I of course have to talk about Evie's love interests, as with the exception of Oli they all turned out to be assholes. I hated Guy from the start, and along with Evie's friends couldn't understand what she saw in him. Although it may seen fun and exciting to date the bad boy type, I feel as if it never works out for the best and they usually turn out to be bad characters. I hated the way Guy treated Evie, as he was constantly playing with her emotions and acting like he cared about her one minute while ignoring her the next. I found the scene where he was trying to have sex with her extremly creepy, and I was so happy that she didn't go through with it. Although I didn't hate Ethan quite as much as I hated Guy, he was clearly still an asshole for cheating on her on her first date, and I felt bad for Evie for never being able to find a decent guy.
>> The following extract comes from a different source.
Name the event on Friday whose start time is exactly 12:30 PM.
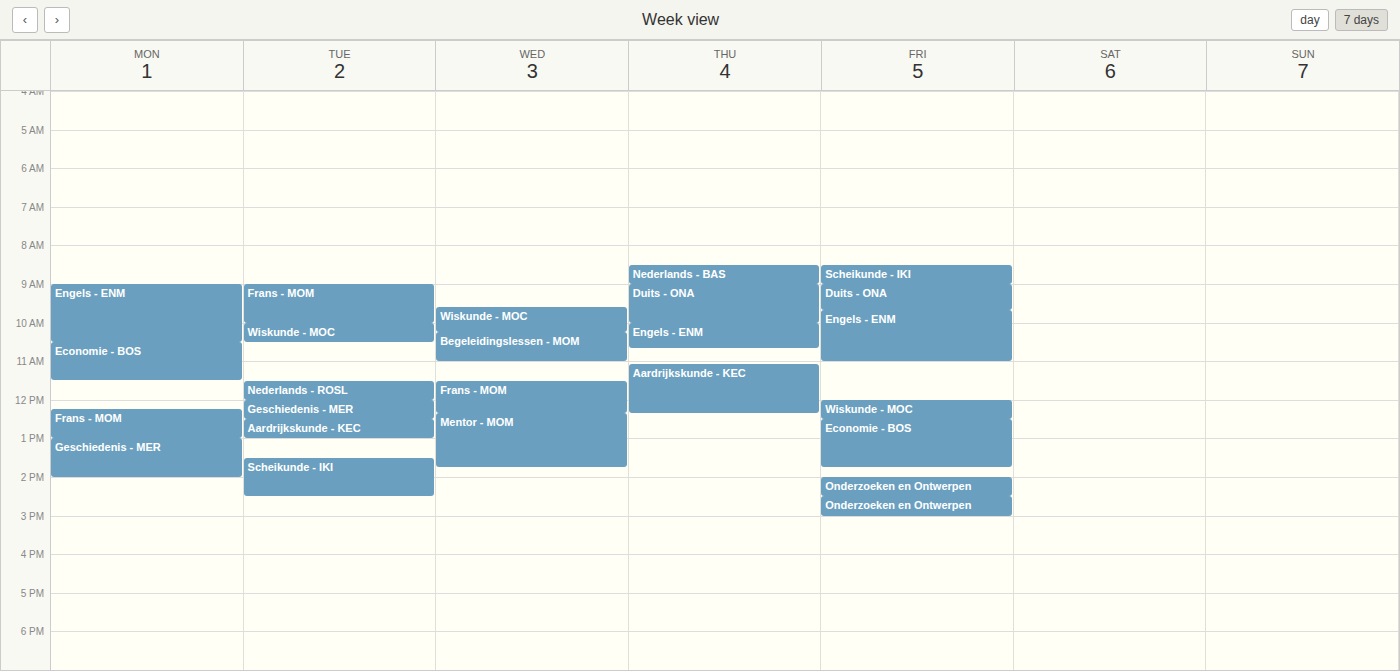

Speaking of decent guys, I loved Oli and thought he was an extremly sweet character, so I was devasted when Evie treated him cruely for the sake of her appearing to be the normal one. The majority of people who don't have a mental illness don't fully understand those who do, so I felt as if both Evie and Oli could have benefited by being friends and sharing their experiences. Although Evie explains that she can't date Oli as that would be like two alcoholics dating each other, I felt the opposite way and felt that talking about their problems with each other would help, as although their mental illnesses are different, Evie has experience with not leaving the house for weeks.

Although I disliked the way she treated Oli for the sake of feeling as if she was the normal one, I loved that near the end of the novel, Sarah told Evie exactly what we as readers were all thinking. There is no such thing as normal, and what we see as normal doesn't necessarily mean that's how the whole world sees it. No one is perfectly normal, and we all have our little personality quirks that could come across as weird to others. The book shows an extremely important message, that we should just be ourselves, and we shouldn't try to rearrange our whole personality for the sake of others. I also loved that the book ended with her texting Oli, and I hope that by the next book they will at least try to become friends.

This book focuses on important topics such as mental illnesses and feminism, and I loved that along with being a fantastic story, it also educates the reader on these issues. This book has definitely pulled me out of my contemporary slump, and I definitely want to continue reading this series!